*** Begin section ***

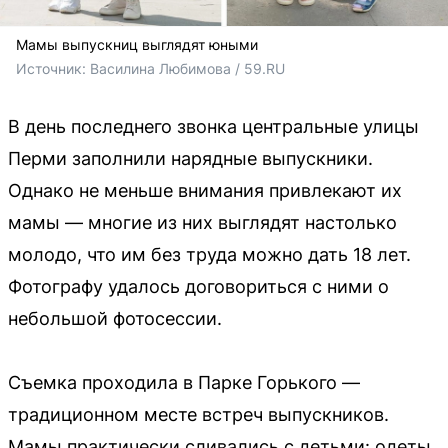
Мамы выпускниц выглядят юными
Источник: 
Василина Любимова / 59.RU
В день последнего звонка центральные улицы
Перми заполнили нарядные выпускники.
Однако не меньше внимания привлекают их
мамы — многие из них выглядят настолько
молодо, что им без труда можно дать 18 лет.
Фотографу удалось договориться с ними о
небольшой фотосессии.
Съемка проходила в Парке Горького —
традиционном месте встреч выпускников.
Мамы практически сливались с детьми: одеты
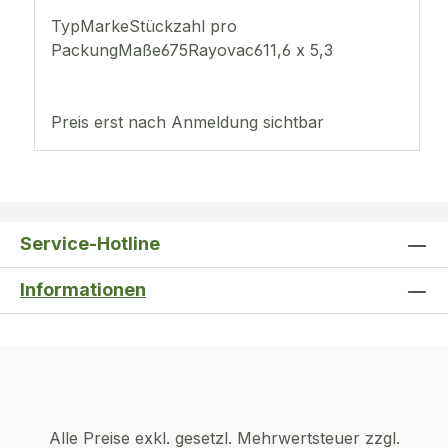
TypMarkeStückzahl pro
PackungMaße675Rayovac611,6 x 5,3
Preis erst nach Anmeldung sichtbar
Service-Hotline
Informationen
Alle Preise exkl. gesetzl. Mehrwertsteuer zzgl.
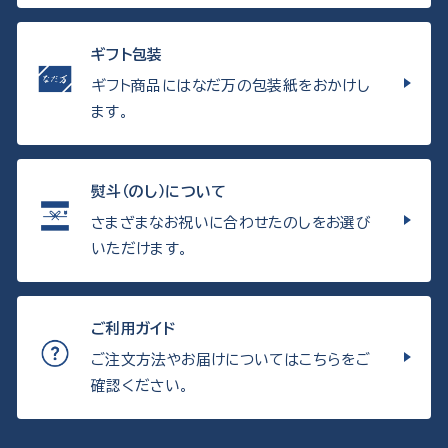
ギフト包装
ギフト商品にはなだ万の包装紙をおかけし
ます。
熨斗（のし）について
さまざまなお祝いに合わせたのしをお選び
いただけます。
ご利用ガイド
ご注文方法やお届けについてはこちらをご
確認ください。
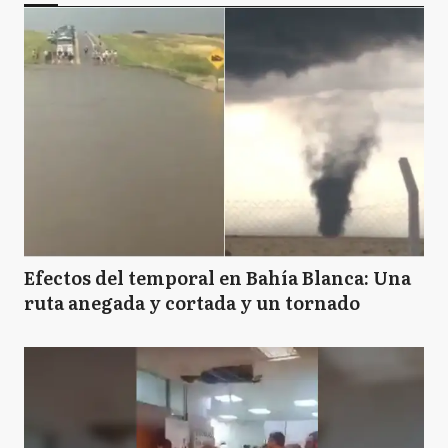
Efectos del temporal en Bahía Blanca: Una
ruta anegada y cortada y un tornado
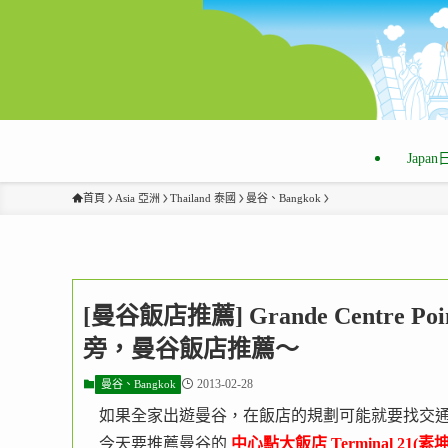
Japa
首頁
Asia 亞洲
Thailand 泰國
曼谷、Bangkok
[曼谷飯店推薦] Grande Centre Poi
旁，曼谷飯店推薦～
2013-02-28
曼谷、Bangkok
如果全家出遊曼谷，在飯店的規劃可能就要找交
今天要推薦曼谷的
中心點大飯店 Terminal 21(素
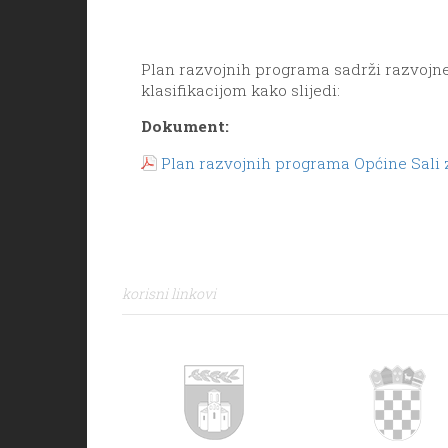
Plan razvojnih programa sadrži razvojn
klasifikacijom kako slijedi:
Dokument:
Plan razvojnih programa Općine Sali 
korisni linkovi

*** End section ***

Exercise: Reproduce the text of all the items above with every "Bangkok" changed to "Krung Thep" and nothing else altered. Leave the pictures out of your answer.

Answer for this exercise:
Мамы выпускниц выглядят юными
Источник: 
Василина Любимова / 59.RU
В день последнего звонка центральные улицы
Перми заполнили нарядные выпускники.
Однако не меньше внимания привлекают их
мамы — многие из них выглядят настолько
молодо, что им без труда можно дать 18 лет.
Фотографу удалось договориться с ними о
небольшой фотосессии.
Съемка проходила в Парке Горького —
традиционном месте встреч выпускников.
Мамы практически сливались с детьми: одеты
TypMarkeStückzahl pro
PackungMaße675Rayovac611,6 x 5,3
Preis erst nach Anmeldung sichtbar
Service-Hotline
Informationen
Alle Preise exkl. gesetzl. Mehrwertsteuer zzgl.
ギフト包装
ギフト商品にはなだ万の包装紙をおかけし
ます。
熨斗（のし）について
さまざまなお祝いに合わせたのしをお選び
いただけます。
ご利用ガイド
ご注文方法やお届けについてはこちらをご
確認ください。
Efectos del temporal en Bahía Blanca: Una
ruta anegada y cortada y un tornado
Japa
首頁
Asia 亞洲
Thailand 泰國
曼谷、Krung Thep
[曼谷飯店推薦] Grande Centre Poi
旁，曼谷飯店推薦～
2013-02-28
曼谷、Krung Thep
如果全家出遊曼谷，在飯店的規劃可能就要找交
今天要推薦曼谷的
中心點大飯店 Terminal 21(素
Plan razvojnih programa sadrži razvojn
klasifikacijom kako slijedi:
Dokument:
Plan razvojnih programa Općine Sali 
korisni linkovi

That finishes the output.